** Document segment follows **
What is Deep Neural Network?

as you can see, from the past 3 courses we have explored logistic regression as a shallow network.

Notations

Notation Description
$l$ number of layers
$n$ number of hidden units
$n^{[l}$ number of hidden units at layer $l$
$a^{[l]}$ activations in layer $l$
$a^{[l]} = g^{[l]}(z^{[l]})$ activations in layer $l$
$W^{[l]}$ weights in layer $l$ for $z^{[l]}$

Forward Propagation in Deep Network

basically same from before, lol

to sum up:

Variable Shape / Dimension
$w^{[l]}$ $(n^{[l]}, n^{[l-1]})$
$b^{[l]}$ $(n^{[l]}, 1)$
$dw^{[l]}$ $(n^{[l]}, n^{[l-1]})$
$db^{[l]}$ $(n^{[l]}, 1)$

dimension of $z^{[l]}$ should be same as $a^{[l]}$

Why Deep Neural Networks Works?
** End of Document segment **
** Provided records follows **
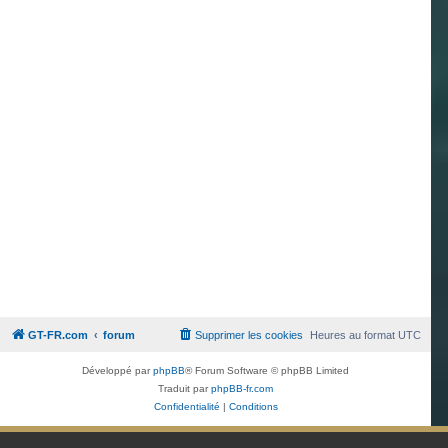
GT-FR.com
forum
Supprimer les cookies
Heures au format
UTC
Développé par
phpBB
® Forum Software © phpBB Limited
Traduit par
phpBB-fr.com
Confidentialité
|
Conditions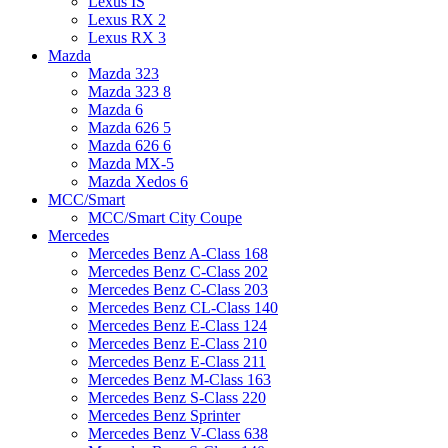
Lexus IS
Lexus RX 2
Lexus RX 3
Mazda
Mazda 323
Mazda 323 8
Mazda 6
Mazda 626 5
Mazda 626 6
Mazda MX-5
Mazda Xedos 6
MCC/Smart
MCC/Smart City Coupe
Mercedes
Mercedes Benz A-Class 168
Mercedes Benz C-Class 202
Mercedes Benz C-Class 203
Mercedes Benz CL-Class 140
Mercedes Benz E-Class 124
Mercedes Benz E-Class 210
Mercedes Benz E-Class 211
Mercedes Benz M-Class 163
Mercedes Benz S-Class 220
Mercedes Benz Sprinter
Mercedes Benz V-Class 638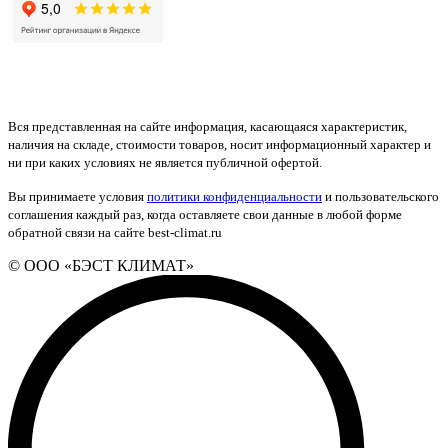
Вся представленная на сайте информация, касающаяся характеристик,
наличия на складе, стоимости товаров, носит информационный характер и
ни при каких условиях не является публичной офертой.
Вы принимаете условия
политики конфиденциальности
и пользовательского
соглашения каждый раз, когда оставляете свои данные в любой форме
обратной связи на сайте best-climat.ru
© ООО «БЭСТ КЛИМАТ»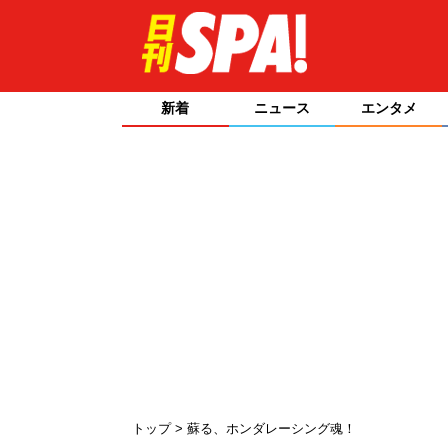
新着
ニュース
エンタメ
トップ
蘇る、ホンダレーシング魂！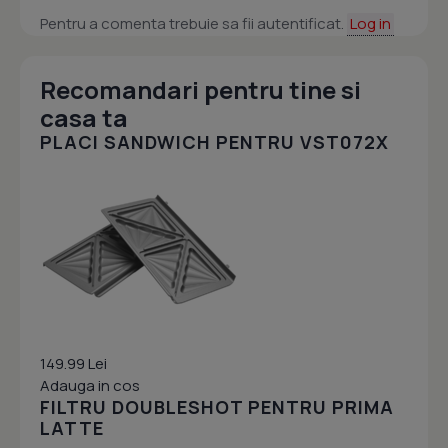
Pentru a comenta trebuie sa fii autentificat.
Log in
Recomandari pentru tine si
casa ta
PLACI SANDWICH PENTRU VST072X
149.99 Lei
Adauga in cos
FILTRU DOUBLESHOT PENTRU PRIMA
LATTE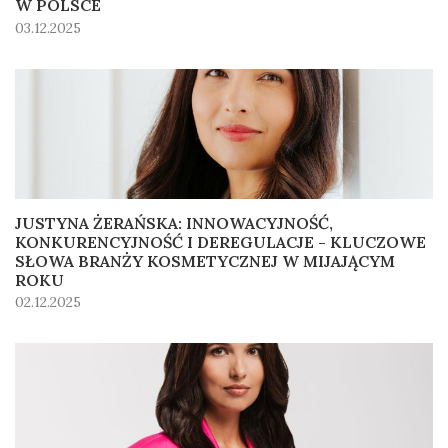
W POLSCE
03.12.2025
JUSTYNA ŻERAŃSKA: INNOWACYJNOŚĆ,
KONKURENCYJNOŚĆ I DEREGULACJE - KLUCZOWE
SŁOWA BRANŻY KOSMETYCZNEJ W MIJAJĄCYM
ROKU
02.12.2025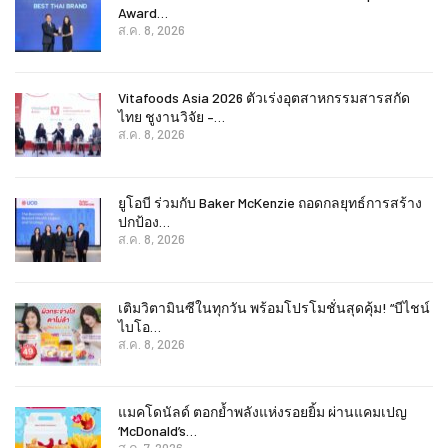
Award…
ส.ค. 8, 2026
Vitafoods Asia 2026 ตัวเร่งอุตสาหกรรมสารสกัด
ไทย ชูงานวิจัย –…
ส.ค. 8, 2026
ยูโอบี ร่วมกับ Baker McKenzie ถอดกลยุทธ์การสร้าง
ปกป้อง…
ส.ค. 8, 2026
เติมวิตามินซีในทุกวัน พร้อมโปรโมชั่นสุดคุ้ม! “บีไชน์
ไบโอ…
ส.ค. 8, 2026
แมคโดนัลด์ ตอกย้ำพลังแห่งรอยยิ้ม ผ่านแคมเปญ
‘McDonald’s…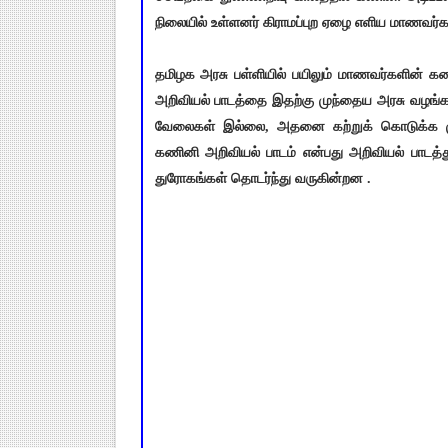
நிலையில் உள்ளனர் கிராமப்புற ஏழை எளிய மாணவர்க
தமிழக அரசு பள்ளியில் பயிலும் மாணவர்களின் க
அறிவியல் பாடத்தை இதற்கு முந்தைய அரசு வழங்க
வேலைகள் இல்லை, அதனை கற்றுக் கொடுக்க மு
கணினி அறிவியல் பாடம் என்பது அறிவியல் பாடத்
துரோகங்கள் தொடர்ந்து வருகின்றன .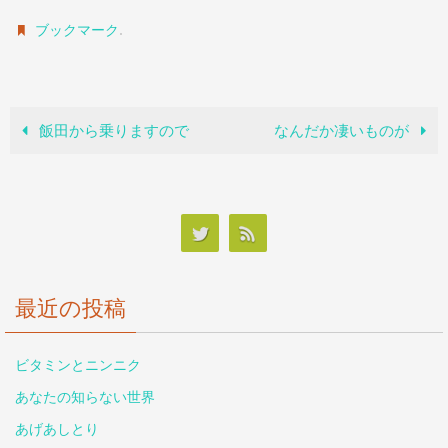
.
ブックマーク
飯田から乗りますので
なんだか凄いものが
最近の投稿
ビタミンとニンニク
あなたの知らない世界
あげあしとり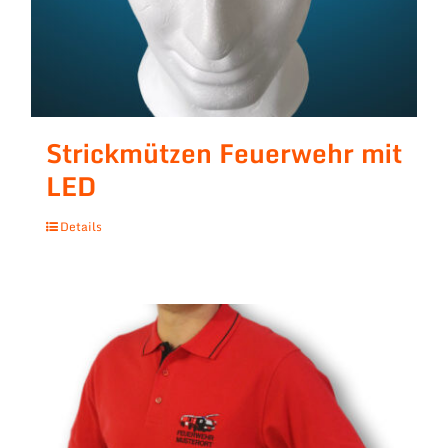
Strickmützen Feuerwehr mit
LED
Details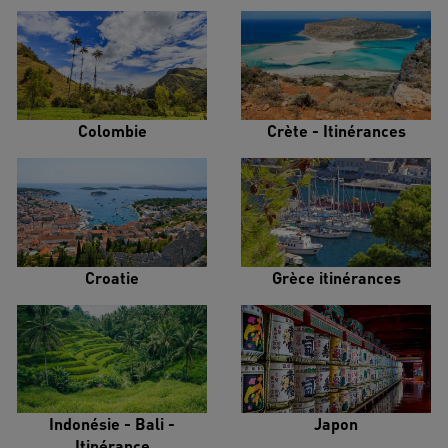
Colombie
Crète - Itinérances
Croatie
Grèce itinérances
Indonésie - Bali -
Japon
Itinérance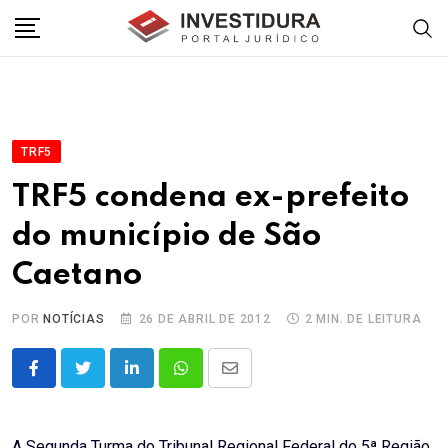
Skip
to
content
TRF5
TRF5 condena ex-prefeito
do município de São
Caetano
POR
NOTÍCIAS
26 DE ABRIL DE 2012
2 MIN. DE LEITURA
LinkedIn
Whatsapp
Share
via
Email
A Segunda Turma do Tribunal Regional Federal do 5ª Região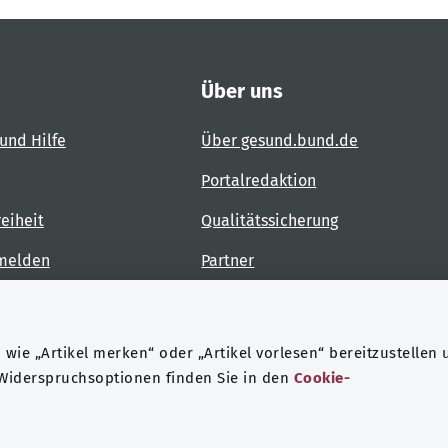
Über uns
und Hilfe
Über gesund.bund.de
Portalredaktion
reiheit
Qualitätssicherung
 melden
Partner
Kontakt
wie „Artikel merken“ oder „Artikel vorlesen“ bereitzustellen 
 Widerspruchsoptionen finden Sie in den
Cookie-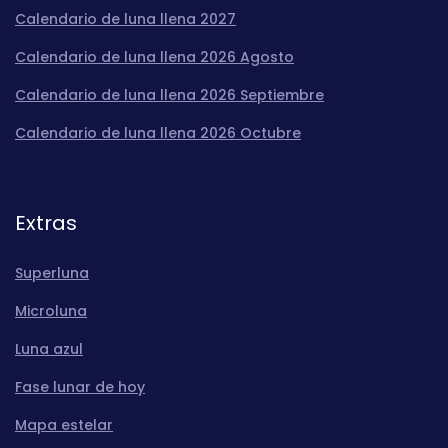
Calendario de luna llena 2027
Calendario de luna llena 2026 Agosto
Calendario de luna llena 2026 Septiembre
Calendario de luna llena 2026 Octubre
Extras
Superluna
Microluna
Luna azul
Fase lunar de hoy
Mapa estelar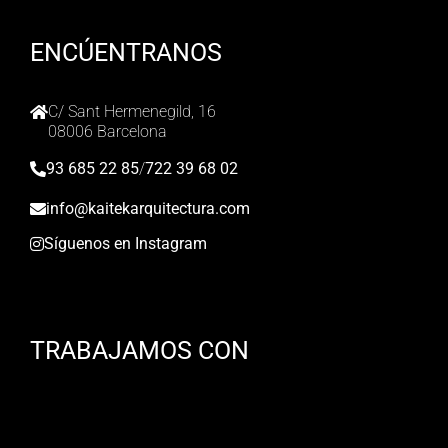
ENCÚENTRANOS
C/ Sant Hermenegild, 16
08006 Barcelona
93 685 22 85
/
722 39 68 02
info@kaitekarquitectura.com
Síguenos en Instagram
TRABAJAMOS CON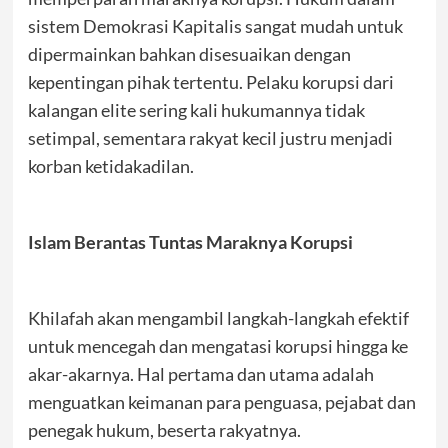
sistem Demokrasi Kapitalis sangat mudah untuk
dipermainkan bahkan disesuaikan dengan
kepentingan pihak tertentu. Pelaku korupsi dari
kalangan elite sering kali hukumannya tidak
setimpal, sementara rakyat kecil justru menjadi
korban ketidakadilan.
Islam Berantas Tuntas Maraknya Korupsi
Khilafah akan mengambil langkah-langkah efektif
untuk mencegah dan mengatasi korupsi hingga ke
akar-akarnya. Hal pertama dan utama adalah
menguatkan keimanan para penguasa, pejabat dan
penegak hukum, beserta rakyatnya.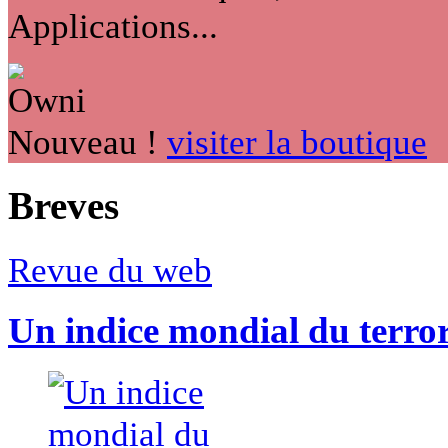
Applications...
Nouveau !
visiter la boutique
Breves
Revue du web
Un indice mondial du terro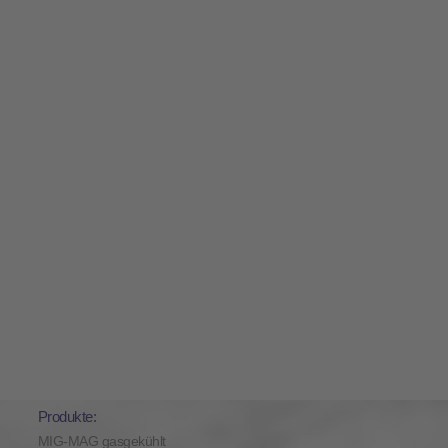
Produkte:
MIG-MAG gasgekühlt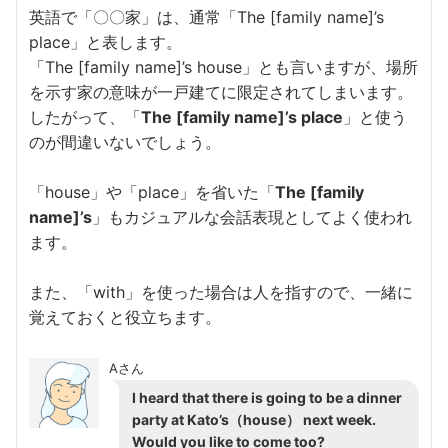
英語で「〇〇家」は、通常「The [family name]’s
place」と表します。
「The [family name]’s house」とも言いますが、場所
を示す家の意味が一戸建てに限定されてしまいます。
したがって、「
The [family name]’s place
」と使う
のが間違いないでしょう。
「house」や「place」を省いた「
The [family
name]’s
」もカジュアルな会話表現としてよく使われ
ます。
また、「with」を使った場合は人を指すので、一緒に
覚えておくと役立ちます。
Aさん
I heard that there is going to be a dinner
party at Kato’s（house） next week.
Would you like to come too?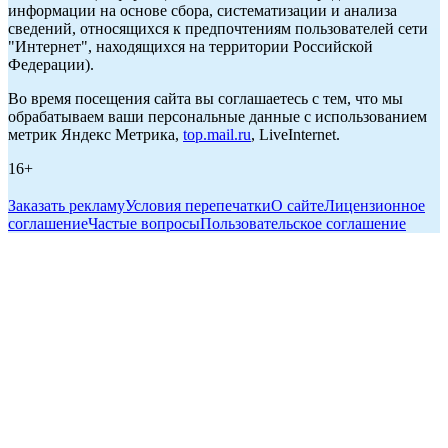
информации на основе сбора, систематизации и анализа
сведений, относящихся к предпочтениям пользователей сети
"Интернет", находящихся на территории Российской
Федерации).
Во время посещения сайта вы соглашаетесь с тем, что мы
обрабатываем ваши персональные данные с использованием
метрик Яндекс Метрика,
top.mail.ru
, LiveInternet.
16+
Заказать рекламу
Условия перепечатки
О сайте
Лицензионное
соглашение
Частые вопросы
Пользовательское соглашение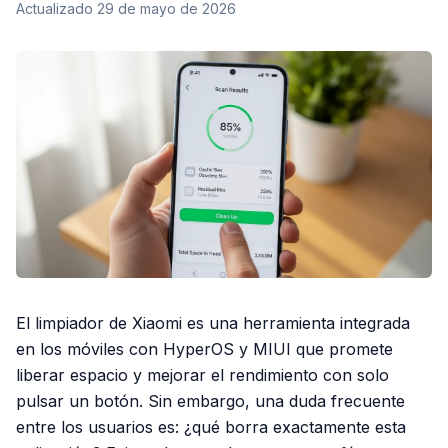
Actualizado
29 de mayo de 2026
El limpiador de Xiaomi es una herramienta integrada
en los móviles con HyperOS y MIUI que promete
liberar espacio y mejorar el rendimiento con solo
pulsar un botón. Sin embargo, una duda frecuente
entre los usuarios es: ¿qué borra exactamente esta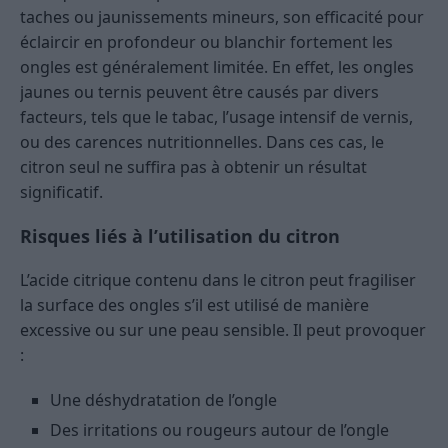
taches ou jaunissements mineurs, son efficacité pour
éclaircir en profondeur ou blanchir fortement les
ongles est généralement limitée. En effet, les ongles
jaunes ou ternis peuvent être causés par divers
facteurs, tels que le tabac, l’usage intensif de vernis,
ou des carences nutritionnelles. Dans ces cas, le
citron seul ne suffira pas à obtenir un résultat
significatif.
Risques liés à l’utilisation du citron
L’acide citrique contenu dans le citron peut fragiliser
la surface des ongles s’il est utilisé de manière
excessive ou sur une peau sensible. Il peut provoquer
:
Une déshydratation de l’ongle
Des irritations ou rougeurs autour de l’ongle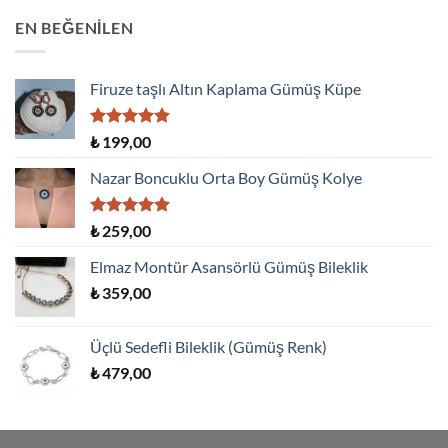
EN BEĞENILEN
Firuze taşlı Altın Kaplama Gümüş Küpe
5 üzerinden
₺
199,00
5.00
oy
aldı
Nazar Boncuklu Orta Boy Gümüş Kolye
5 üzerinden
₺
259,00
5.00
oy
aldı
Elmaz Montür Asansörlü Gümüş Bileklik
₺
359,00
Üçlü Sedefli Bileklik (Gümüş Renk)
₺
479,00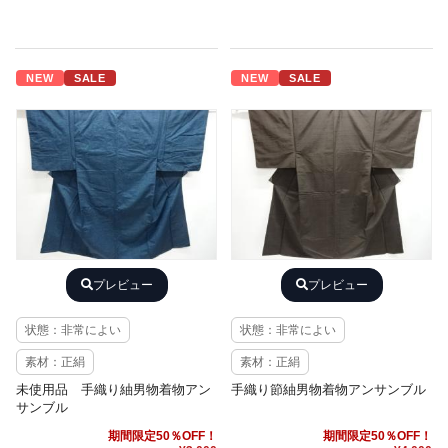
NEW
SALE
NEW
SALE
プレビュー
プレビュー
状態：非常によい
状態：非常によい
素材：正絹
素材：正絹
未使用品 手織り紬男物着物アン
手織り節紬男物着物アンサンブル
サンブル
期間限定50％OFF！
期間限定50％OFF！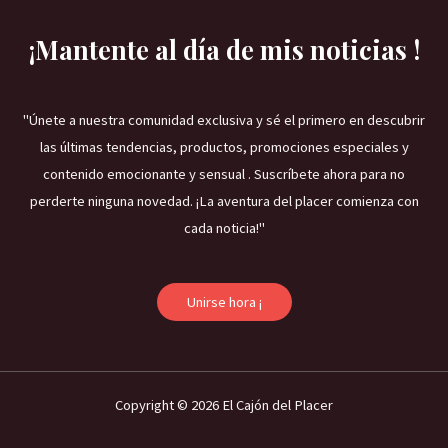
¡Mantente al día de mis noticias !
"Únete a nuestra comunidad exclusiva y sé el primero en descubrir
las últimas tendencias, productos, promociones especiales y
contenido emocionante y sensual . Suscríbete ahora para no
perderte ninguna novedad. ¡La aventura del placer comienza con
cada noticia!"
Unirse hora ¡
Copyright © 2026 El Cajón del Placer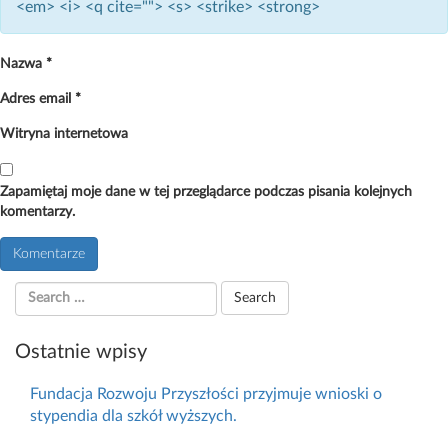
<em> <i> <q cite=""> <s> <strike> <strong>
Nazwa
*
Adres email
*
Witryna internetowa
Zapamiętaj moje dane w tej przeglądarce podczas pisania kolejnych
komentarzy.
Ostatnie wpisy
Fundacja Rozwoju Przyszłości przyjmuje wnioski o
stypendia dla szkół wyższych.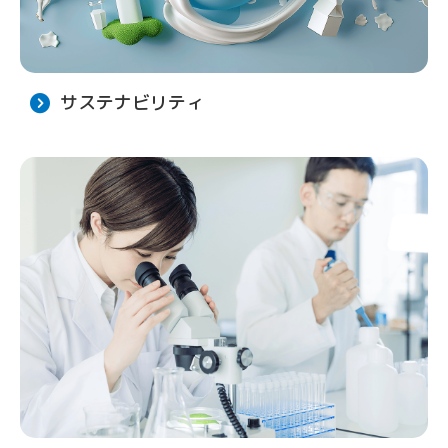
サステナビリティ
** End of Provided records **
▸ Apply what you read
1. In the deep neural network notes, substitute "must" for "should" and write out everything from "Variable Shape /" down to "Neural Networks Works?".
2. Please proceed with the deep neural network notes, picking up after their last line.

▸ Written answers
1.
Variable Shape / Dimension
$w^{[l]}$ $(n^{[l]}, n^{[l-1]})$
$b^{[l]}$ $(n^{[l]}, 1)$
$dw^{[l]}$ $(n^{[l]}, n^{[l-1]})$
$db^{[l]}$ $(n^{[l]}, 1)$

dimension of $z^{[l]}$ must be same as $a^{[l]}$

Why Deep Neural Networks Works?

2.
Circuit theory

There are functions you can compute with a “small” L-layer deep neural network that shallower networks require exponentially more hidden units to compute

means: if we try to compute a function $\hat y$ with depth $n$, and try to compute the same function with shallower network say with depth $n - x$, we might ended up need to add exponentially more hidden units (not layers), for example we might have to add $2^{x}$ more units to the current.

Deep learning is just branding!

Start with logistic regression, then 1 hidden layer, then 2 hidden layer first!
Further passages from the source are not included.